Thomas aims again and shoots. Oh for two.
“Aisha is so pretty,” he says.
“Don’t I know it.”
We share a look, and it’s like he knows that I dig her. He reloads. “I heard you and Laurelei talked about God last night.”
“We spoke about God, and we concluded that God is dead.”
The ends of his thick mustache dance when he laughs. “You’re a tough nut to crack.”
“When you’re trying to sell me on God, yeah.” I put my hand out. “Can I try?”
He hesitates for maybe just a nanosecond, and then he hands me the rifle.
“Nobody’s trying to sell you anything. You believe what you believe. That’s all.”
“If you say so,” I say.
“So what exactly does this God I’m trying to sell you look like? What does he do?”
I fiddle with the rifle, unsure of what to do. “Oh, I don’t know.”
Thomas takes the rifle from me and shows me how to hold it. He places the butt of the rifle against his right shoulder and puts his right hand on the trigger. His left hand holds the rifle steady. Then he tilts his head down to look down the barrel.
“You see how there are two sights? This little slot near your face and the bead at the end of the barrel? Line ’em up.”
He hands the rifle to me, and because I’m a lefty, I reverse what he’s shown me.
“You’re a natural,” he says. “Wanna shoot?”
“I guess.” I concentrate on aiming at the birds, unsure if I’ll be able to pull the trigger. I’ve never killed anything before.
“So what does this God look like?” he asks again.
I put the rifle down and look at Thomas, and I think, You. Which is weird. God doesn’t exist, so he doesn’t look like anyone. But if he did, I realize, to me he would look and act like Thomas. He’d be authoritative and manly, not silly and prone to emotional outbursts like my dad. He’d be kind and serene, or whatever you get from meditating (aside from bored).
But that’s the kind of thing you really can’t say to a person without having them question your sanity — that he looks like God. So I say something else instead.

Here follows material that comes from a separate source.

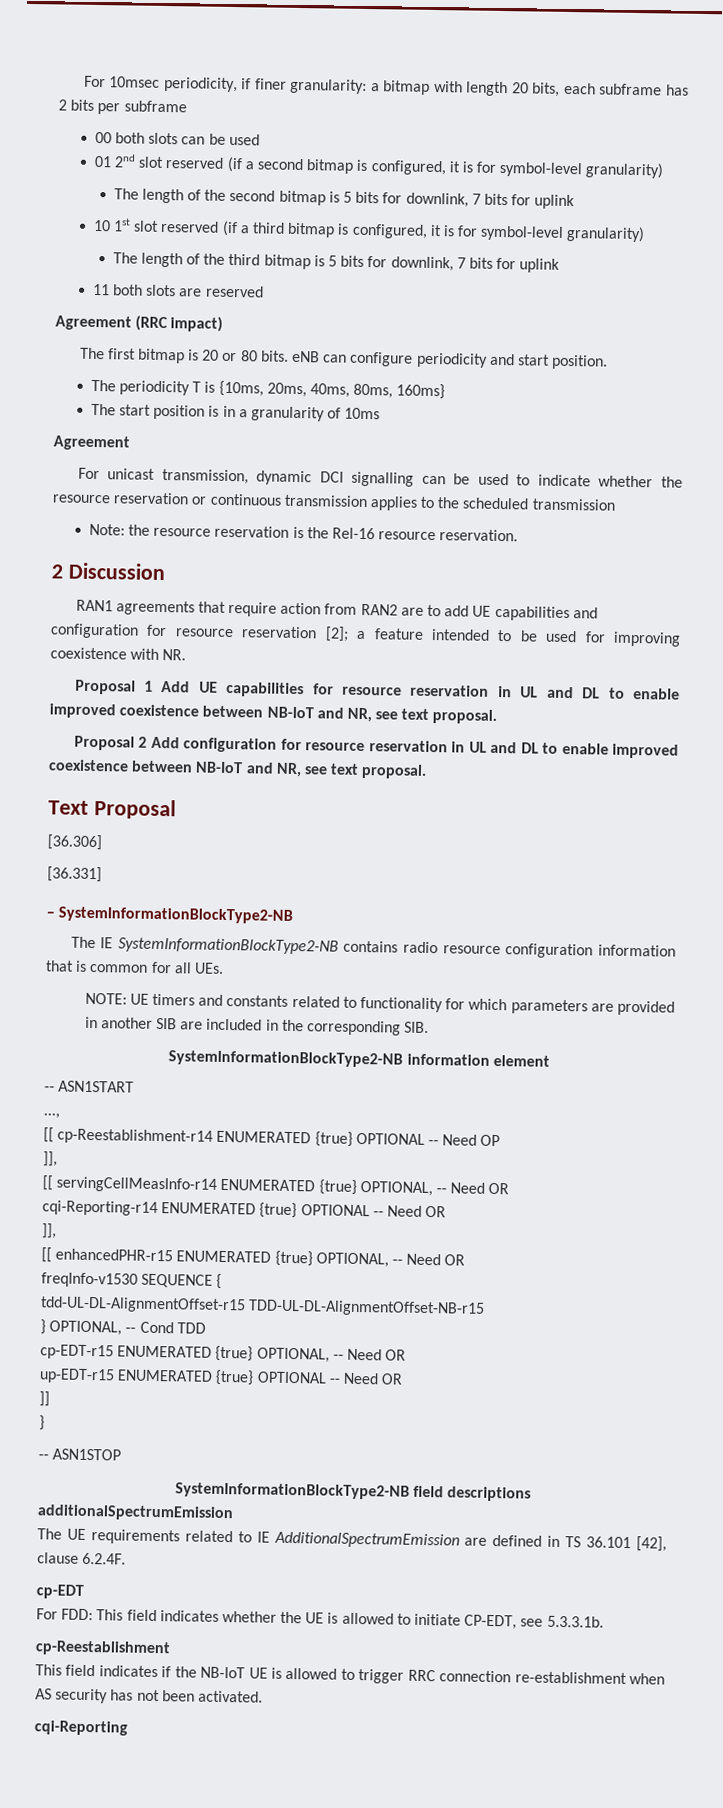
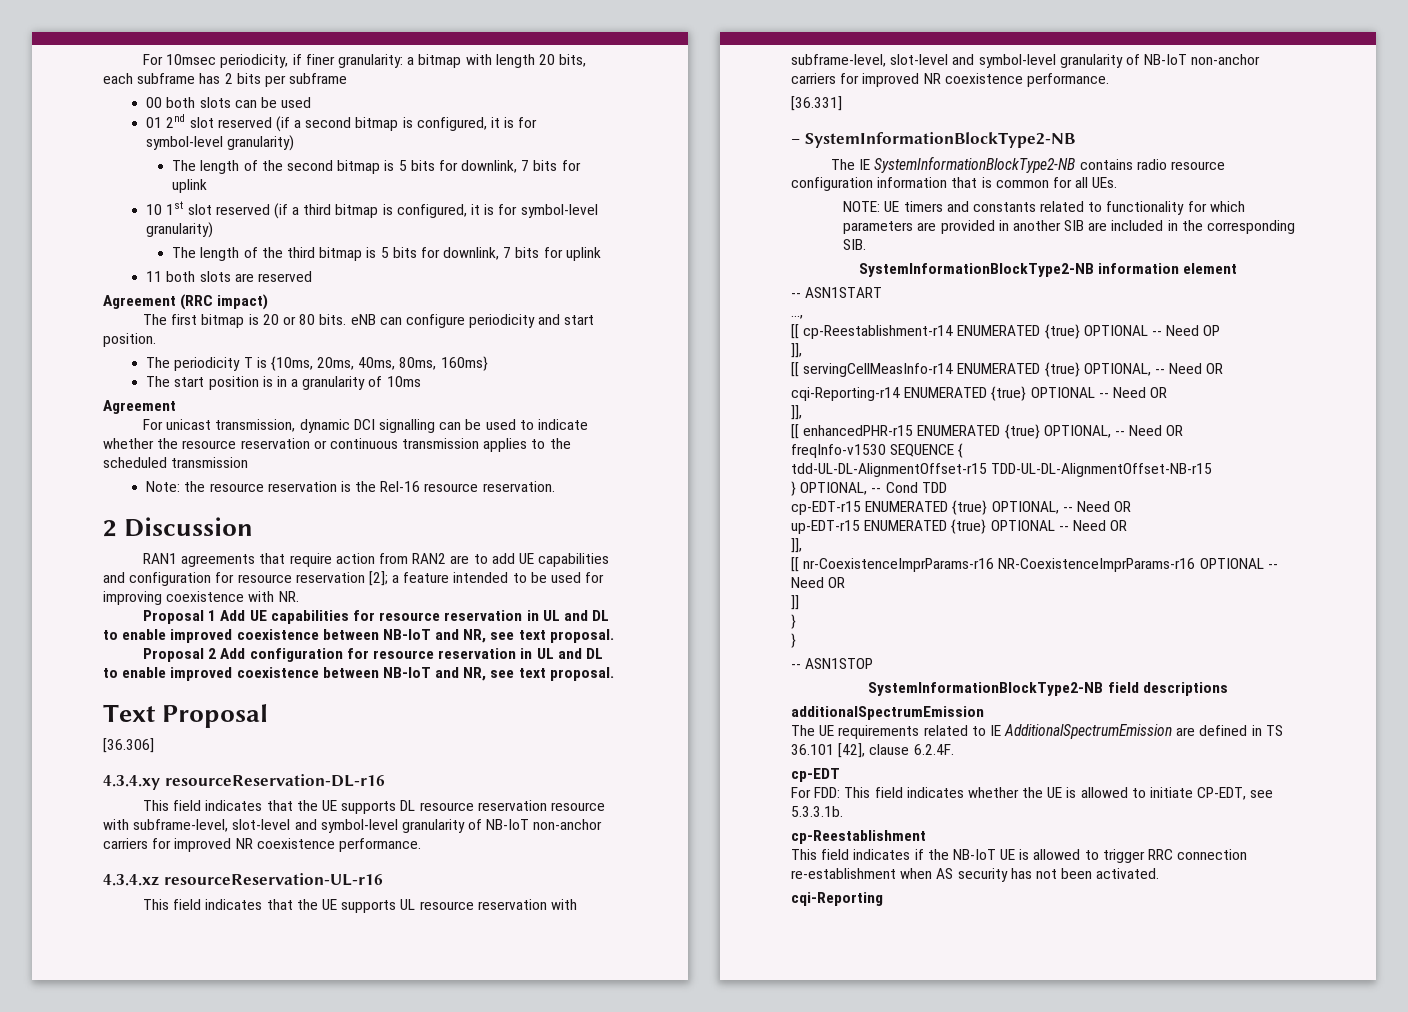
(102, 842) none -> [103,774,385,790] [143,800,605,814] [103,819,603,833] [103,838,421,852] [103,873,383,886] [143,899,577,913] [791,54,1261,68] [791,73,1109,87] // 4.3.4.xy resourceReservation-DL-r16 // This field indicates that the UE supports DL resource reservation resource with subframe-level, slot-level and symbol-level granularity of NB-IoT non-anchor carriers for improved NR coexistence performance. // 4.3.4.xz resourceReservation-UL-r16 // This field indicates that the UE supports UL resource reservation with subframe-level, slot-level and symbol-level granularity of NB-IoT non-anchor carriers for improved NR coexistence performance.
(404, 1379) none -> [791,538,802,553] [791,557,1278,572] [791,577,846,588] // ]], // [[ nr-CoexistenceImprParams-r16 NR-CoexistenceImprParams-r16 OPTIONAL -- Need OR
(45, 1423) none -> [791,633,796,648] // }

“He’s a big white dude, and he has a white beard and he wears flowing white gowns, but not in a gay way. He has thousands of switches and levers in front of him and they’re labeled, like, ‘Middle East Violence’ and ‘Bali Earthquake.’ Some of them he just flicks on and then laughs, a real deep laugh. Others he can adjust, such as the weather — someone’s gotta control the weather. What with global warming and whatnot, that’s almost a full-time job.”